Coding Standards: Not called out explicitly; probably more of a consequence of Shared Code and Pair Programming.
As you can see, some are the same, some have a name change, and some (notably metaphor and the more programming-oriented practices of refactoring and coding standards) are not discussed.
Topics
Planning
There’s a strategy for all levels of planning:
- List the items
- Estimate
- Set a budget
- Agree on the work to be done (without changing estimates or budgets)
Planning should involve the whole team.
Beck now suggests estimating in real pair hours (two people working together for an hour). This is a shift from the relative estimates used before.
Testing
Testing is built around two principles:
- Double Checking (e.g., test and code)
- Defect Cost Increase (making it cheaper to fix it now)
The argument in 1/e about a flat cost of change curve is gone. Instead, the Defect Cost Increase is leveraged to identify testing as important.
Automated customer and programmer tests are important. Use test-first, at both levels.
Design
Design is incremental: “design always.” “Once and only once” is still important. Kent suggests these guidelines for simplicity:
- Appropriate for the intended audience
- Communicative
- Factored
- Minimal
He has a nice chart comparing design based on instinct, versus thought, versus experience. Sometimes an instinctual design may be good enough, other times, the thought design is good enough, other times experience is required.
“Designing software is not done for its own sake in XP. Design is in service of a trust relationship between technical and business people.”
“The price of this strategy is that it requires the discipline to continue investing in design throughout the life of the project and to make larger changes in small steps, so as to maintain the flow of valuable new functionality.”
Scaling
There are different types of scaling.
To scale according the number of people:
- Turn the problem into smaller problems
- Apply simple solutions
- Apply complex solutions if any problem is left.
Uses the “conquer and divide” strategy. “Chip away at complexity while continuing to deliver.”
Safety- and security-critical software may require some modest changes.
Philosophy
Taylorism
After Winslow Taylor. The consequences are bad, resulting from separation of planning from execution, and having a separate quality department.
Toyota Production System
“Every worker is responsible for the whole production line.”
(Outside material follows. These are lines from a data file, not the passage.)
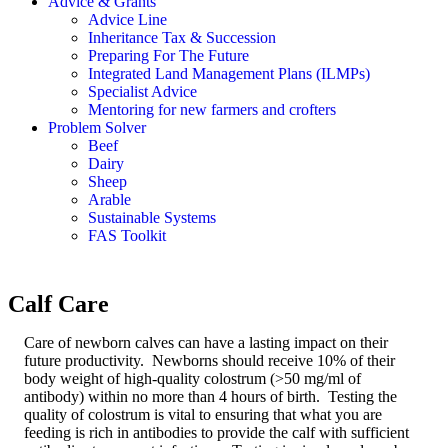
Advice & Grants
Advice Line
Inheritance Tax & Succession
Preparing For The Future
Integrated Land Management Plans (ILMPs)
Specialist Advice
Mentoring for new farmers and crofters
Problem Solver
Beef
Dairy
Sheep
Arable
Sustainable Systems
FAS Toolkit
Calf Care
Care of newborn calves can have a lasting impact on their
future productivity. Newborns should receive 10% of their
body weight of high-quality colostrum (>50 mg/ml of
antibody) within no more than 4 hours of birth. Testing the
quality of colostrum is vital to ensuring that what you are
feeding is rich in antibodies to provide the calf with sufficient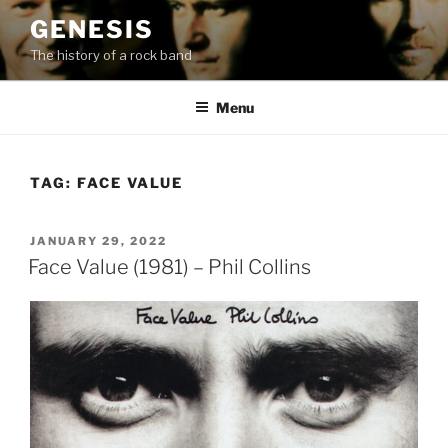
Skip
GENESIS
to
The history of a rock band
content
Menu
TAG:
FACE VALUE
POSTED
JANUARY 29, 2022
ON
Face Value (1981) – Phil Collins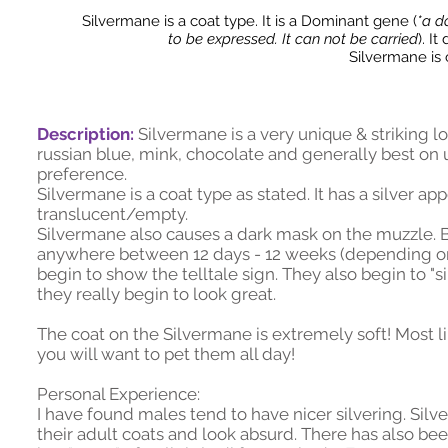
Silvermane is a coat type. It is a Dominant gene (
*a d
to be expressed. It can not be carried
). I
Silvermane is
Description:
Silvermane is a very unique & striking lo
russian blue, mink, chocolate and generally best on 
preference.
Silvermane is a coat type as stated. It has a silver a
translucent/empty.
Silvermane also causes a dark mask on the muzzle. Ba
anywhere between 12 days - 12 weeks (depending on 
begin to show the telltale sign. They also begin to "
they really begin to look great.
The coat on the Silvermane is extremely soft! Most li
you will want to pet them all day!
Personal Experience:
I have found males tend to have nicer silvering. Si
their adult coats and look absurd. There has also be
Ongoing improvement comes from elimination of waste – kaizen.
“If you use a part immediately, you get the value of the part itself as well as information about whether the upstream machine is working correctly.” […] “The greatest waste is the waste of overproduction. Software development is full of the waste of overproduction.”
Applying XP
(Note: not “adopting” XP.)
There are many ways to start.
Change yourself first, then offer the fruit of that to others. “Continuous” learning is not really continuous.
Two types of groups find it easiest to start XP: those aligned with its values, and those in pain.
Purity
There’s not a binary answer to “Am I doing XP? “The goal is successful and satisfying relationships and projects, not membership in the XP club.”
Offshore
Think “multi-site,” not “offshore.”
“Jobs aren’t going in search of low salaries. Jobs are going in search of integrity and accountability.”
“Without dramatic improvement, though, the global market for software will stagnate as more attractive investments are found in manufacturing and biotechnology.” Kent’s been quoted as saying “All methodology is based on fear.” I think this sentence captures one of the fears XP is intended to address.
The Timeless Way of Programming
“Harmony and balance are the aims of XP.”
Community and XP
“A supportive community is a great asset in software development.”
Conclusion
The first edition was a manifesto to programmers. The new edition has a broader audience.
The practices are more extreme, the rhetoric less so. The mechanics of programming XP-style are a little less explicit (but there are certainly plenty of books out there on test-driven development, refactoring, and so on.) The philosophy shines through more clearly.
The result is a worthy follow-on.
Extreme Programming Explained, by Kent Beck and Cynthia Andres. Addison-Wesley Professional, 2004. ISBN 0321278658.